While trying to strengthen Israel’s left, the administration also apparently tried to undermine Netanyahu with Israel’s right. On March 6, less than two weeks before the election, a major Israeli newspaper published a document showing that Netanyahu’s envoy had agreed on his behalf to an American-proposed framework that offered substantial Israeli concessions that Netanyahu publicly opposed. Let’s put on our thinking caps. Where would this leak have come from? The most logical suspect is the American State Department.

So here’s the dynamic: Netanyahu, while talking tough publicly about terms for an Israeli-Palestinian deal, was much more accommodating privately during actual negotiations. Just before Israeli elections, the U.S. government likely leaks evidence of his flexibility to harm Netanyahu. As a result, Netanyahu starts to lose right-wing voters to smaller parties, and the left-leaning major opposition party takes a lead in the polls, putting Netanyahu’s leadership in question, just as the U.S. wanted.

Netanyahu responds by using increasingly right-wing rhetoric (including denying that he ever agreed to the framework in question), to win back the voters from smaller parties that the leak cost him. He wins, and almost immediately announces that his campaign rhetoric was misunderstood, and that he still supports a two-state solution when conditions allow. The Obama Administration then announces it nevertheless has to reassess relations with Israel, allegedly because Netanayahu is no longer committed to the two-state solution.

So you get it? The Obama Administration, or someone with similar motivations, leaks a document showing that in practice, Netanyahu was surprisingly flexible in negotiations sponsored by the U.S. Netanyahu then tries to compensate by sounding tough in the closing days of his campaign. The administration then pretends that this is much more meaningful than its actual experience with Netanyahu, as indicated by the document it likely leaked, because it was out to punish Israel for electing Netanyahu regardless.

If that’s the case ( and I had the same suspicions at the time of the leak), it didn’t work for very long. The Times of Israel reported on the same McLaughlin appearance, noting his contention that Likud had rebounded from the attack to have a significant polling lead two days before the election, a lead that other pollsters missed. This negates yet another White House attack on Netanyahu — the allegation that he only won over fear mongering:

John McLaughlin, a pollster who worked with the Likud party’s election campaign, told “The Cats Roundtable” on AM 970 that despite the fact that “most Israeli media polls had Netanyahu and his Likud party losing to the left right up until the Friday… through the weekend, Netanyahu rose [in internal polls]. Our last poll [on Sunday night], we had Likud at 23% of the vote, and that’s what they got.”
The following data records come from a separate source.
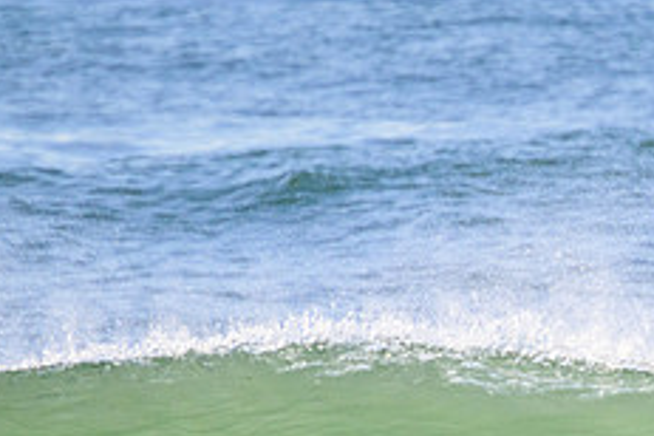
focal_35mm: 2011
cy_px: 517
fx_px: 36530
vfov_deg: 0.7
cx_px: 804
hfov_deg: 1.0
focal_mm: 800
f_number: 11
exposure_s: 1/2000
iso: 1600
Netanyahu’s critics denounced the manner in which he drummed up support for his apparently flagging party on election day by calling on Likud supporters to vote because “Arab voters are flocking in huge quantities to the polling stations.”

According to McLaughlin, however, there was no indication that Likud was trailing….

“[Obama is] a big negative over there… (On security) they’re very concerned about what the president might do before he leaves office… The president really overplayed his hand,” he said.

It seems as though Obama is still overplaying his hand a week later. If the State Department gave its resources to interfere in the election of an ally, that would be a very troubling development. Congress should take a close look at the activities of the State Department and the White House connections to NGOs who conducted operations in Israel to oppose Netanyahu. In the meantime, the Obama administration may have realized the danger, and might have decided to cool their jets … for now.